I'm just super basic cable right now, but thinking of going back to the DTV thing here real soon...

Thanks for all the good info! :thumbsup:


----------



## merckxman (Jan 23, 2002)

It frosts me to no end to have had USN on COMCAST, and then COMCAST gets ownership of NBC and drops USN. It's crazy. I've called repeatedly to complain, and they promise that someone will call back and no one does. They stink in this regard.


----------



## 4Crawler (Jul 13, 2011)

Agreed, Comcast seems to have dropped the ball on this one. I think it was independent things going on. USN decides to drop the free-over-the-air model and go for a fee-on-cable model. Then NBC Sports buys USN and of course Comcast has part ownership of NBC. So before, Comcast never really chose to carry USN, it just got picked up for free off the NBC feed. But at the end of 2011, that signal was shut off.

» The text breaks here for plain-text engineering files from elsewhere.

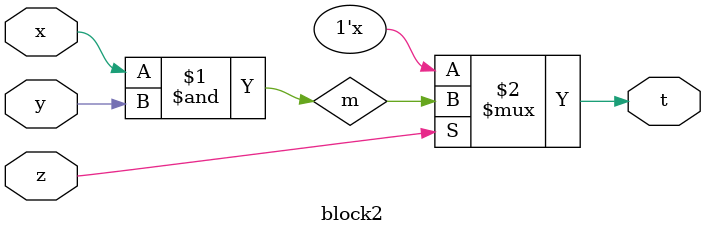
<source format=v>
module block_1(a,b,c,d,f);
    input a,b,c,d;
    output f;
    wire w1,w2,w3,w4;
    xor g1(w1,a,b);
    or g2(w2,w1,c); 
    and g3(w3,d,w1);
    assign w4=w2;
    or g5(f,w3,w4);
endmodule

module block2(x,y,z,t);
    input x,y,z; 
    output t;
    wire m;
    and a1(m,x,y);
    bufif1 b1(t,m,z);
endmodule
</source>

Now they just can't figure out what to do with USN and figure out some way to get the subscribers to pay for it. I sent in multiple complaints and said I would be cancelling my account if they could not offer USN and when I repeatedly go nothing but vague and conflicting responses, I just followed through and dropped Comcast. So far DirecTV has been great, only thing that could make it better is if they would carry the HD version of USN.


----------



## SFTifoso (Aug 17, 2011)

Dish network is cheaper and has more hd channels, including universal sports. The only reason to get Dtv is for NFL Sunday Ticket.


----------



## RRRoubaix (Aug 27, 2008)

SFTifoso said:


> Dish network is cheaper and has more hd channels, including universal sports. The only reason to get Dtv is for NFL Sunday Ticket.


Is _cycling_ broadcast in HD on Universal on Dish?? 
I know they carry Univ, was not aware of an HD option..
IMHO, the resolution (non-HD) is as bad as ever. I'm thankful for the channel, but livid about the picture quality.

I've had Commiecast, Verizon/Frontier FiOS (w/ and w/out TiVo), DirecTV with and without TiVo.
I have to say, DirecTV has always been good for me, although it seems to be better than every now. (No rain issues w/ latest gen dishes).


----------



## austincrx (Oct 22, 2008)

DTV + Sports pack is the only way to get Universal Sports. But it's great, never any technical trouble. It may go out in a bad storm, but not usually, only if it's got alot of lightning.


----------



## RRRoubaix (Aug 27, 2008)

austincrx said:


> DTV + Sports pack is the only way to get Universal Sports. But it's great, never any technical trouble. It may go out in a bad storm, but not usually, only if it's got alot of lightning.


Apparently not the "only way" to get Universal Sports- SFTifoso is right; Dish offers it with their Multi-Sports Pack.


----------



## PMC (Jan 29, 2004)

I love my DTV (other than price) as my reception is real good. It's way better than the Comcast signal we had with cable and a number of the things I watch were not in HD on Comcast. The "digital" channels on Comcast didn't look good at all. My wife watches a lot of tennis and at times you could barely see the ball on Comcast, not an issue on DTV in HD.

As others have noted the non HD picture on Universal has been really quite good. I still haven't warmed to the anouncers but will probably buy the package to get it for the Giro coming up.


----------



## gusmahler (Apr 7, 2012)

SFTifoso said:


> Dish network is cheaper and has more hd channels, including universal sports. The only reason to get Dtv is for NFL Sunday Ticket.


That's a pretty big reason, though. 

Been with DirecTV since 2006. Been very happy and will never switch back to cable. As for Dish, if you're a sports fan, there's no reason to even look at Dish. DirecTV exclusives include NFL Sunday Ticket, NASCAR Hot Pass, GolTV, MLB Extra Innings. 

As for number of HD channels, both channels claim to have the most, I have no idea which is actually true.


----------